The plaintiffs seek to subject the lands of Samuel IT. Reid to the payment of a judgment heretofore obtained against the executor. The defendants, who are the executor himself and his wife (who is the sole devisee of Reid), attempt in their answers to set up the statute of limitations and other matters of defence which might have been *281pleaded in the original action. The plaintiffs demurred, on the ground that the answers did not set up any defence to the action which could avail the defendants or either of them.
The Court properly sustained the demurrer. “ The heir (or devisee) is hound by the judgment against the administrator (or executor) unless he can show that it was obtained by collusion and fraud, and he is barred by it from setting up any statutory limitation or other matter which might have been pleaded by the administrator (or executor) as a bar to the action against him.” Proctor v. Proctor, 105 N. C., 222; Speer v. James, 94 N. C , 417; Smith v. Brown, 101 N. C., 347. The answer of the devisee in the present case does not aver fraud or collusion. It is admitted that the personal assets are insufficient to pay the judgment.
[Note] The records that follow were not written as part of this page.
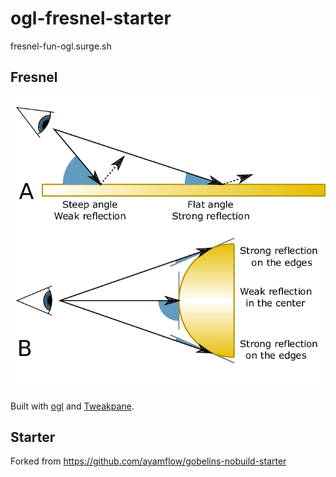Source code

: # ogl-fresnel-starter

fresnel-fun-ogl.surge.sh

## Fresnel

![The Fresnel Principle](Principle-of-the-Fresnel-effect-the-amount-of-reflection-on-a-reflective-surface-depends.png)

Built with [ogl](https://github.com/oframe/ogl) and [Tweakpane](https://github.com/cocopon/tweakpane).

## Starter

Forked from https://github.com/ayamflow/gobelins-nobuild-starter
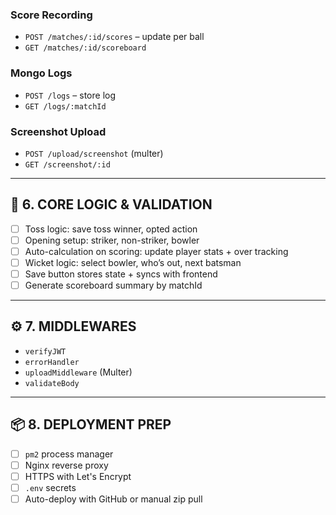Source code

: 
### Score Recording

* `POST /matches/:id/scores` – update per ball
* `GET /matches/:id/scoreboard`

### Mongo Logs

* `POST /logs` – store log
* `GET /logs/:matchId`

### Screenshot Upload

* `POST /upload/screenshot` (multer)
* `GET /screenshot/:id`

---

## 🧠 6. **CORE LOGIC & VALIDATION**

* [ ] Toss logic: save toss winner, opted action
* [ ] Opening setup: striker, non-striker, bowler
* [ ] Auto-calculation on scoring: update player stats + over tracking
* [ ] Wicket logic: select bowler, who’s out, next batsman
* [ ] Save button stores state + syncs with frontend
* [ ] Generate scoreboard summary by matchId

---

## ⚙️ 7. **MIDDLEWARES**

* `verifyJWT`
* `errorHandler`
* `uploadMiddleware` (Multer)
* `validateBody`

---

## 📦 8. **DEPLOYMENT PREP**

* [ ] `pm2` process manager
* [ ] Nginx reverse proxy
* [ ] HTTPS with Let's Encrypt
* [ ] `.env` secrets
* [ ] Auto-deploy with GitHub or manual zip pull
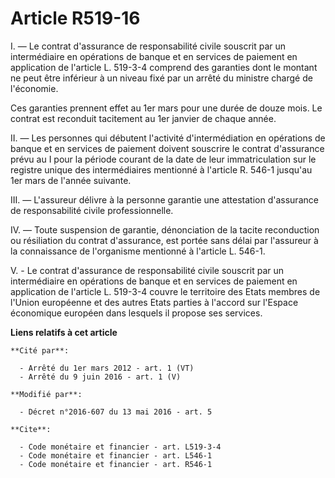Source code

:# Article R519-16

I. ― Le contrat d'assurance de responsabilité civile souscrit par un intermédiaire en opérations de banque et en services de
paiement en application de l'article L. 519-3-4 comprend des garanties dont le montant ne peut être inférieur à un niveau
fixé par un arrêté du ministre chargé de l'économie. 

Ces garanties prennent effet au 1er mars pour une durée de douze mois. Le contrat est reconduit tacitement au 1er janvier de
chaque année. 

II. ― Les personnes qui débutent l'activité d'intermédiation en opérations de banque et en services de paiement doivent
souscrire le contrat d'assurance prévu au I pour la période courant de la date de leur immatriculation sur le registre unique
des intermédiaires mentionné à l'article R. 546-1 jusqu'au 1er mars de l'année suivante. 

III. ― L'assureur délivre à la personne garantie une attestation d'assurance de responsabilité civile professionnelle. 

IV. ― Toute suspension de garantie, dénonciation de la tacite reconduction ou résiliation du contrat d'assurance, est portée
sans délai par l'assureur à la connaissance de l'organisme mentionné à l'article L. 546-1.

V. - Le contrat d'assurance de responsabilité civile souscrit par un intermédiaire en opérations de banque et en services de
paiement en application de l'article L. 519-3-4 couvre le territoire des Etats membres de l'Union européenne et des autres
Etats parties à l'accord sur l'Espace économique européen dans lesquels il propose ses services.

**Liens relatifs à cet article**

	**Cité par**:

	  - Arrêté du 1er mars 2012 - art. 1 (VT)
	  - Arrêté du 9 juin 2016 - art. 1 (V)

	**Modifié par**:

	  - Décret n°2016-607 du 13 mai 2016 - art. 5

	**Cite**:

	  - Code monétaire et financier - art. L519-3-4
	  - Code monétaire et financier - art. L546-1
	  - Code monétaire et financier - art. R546-1
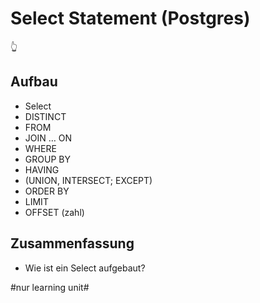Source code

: # Select Statement (Postgres)
👆

## Aufbau

- Select
- DISTINCT
- FROM 
- JOIN … ON
- WHERE
- GROUP BY
- HAVING
- (UNION, INTERSECT; EXCEPT)
- ORDER BY
- LIMIT
- OFFSET (zahl)

## Zusammenfassung
- Wie ist ein Select aufgebaut?

#nur learning unit#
The defendants, however, insisted that the land cannot be subjected to payment of the costs and is exempted therefrom by virtue of the former decision of this Court. It was competent for the Court below in the former action to have taxed the executor personally with the costs of that action in the cases mentioned in The Code, 1429. When the appeal from the judgment in that action was before us (104 N. C., 408), the question presented was as to the right of the plaintiff to recover costs. The judgment below gave the plaintiff costs but did not tax the executor with them individually, and the judgment here merely affirmed the judgment below. The land is subject to pay the costs, as well as the balance of the judgment.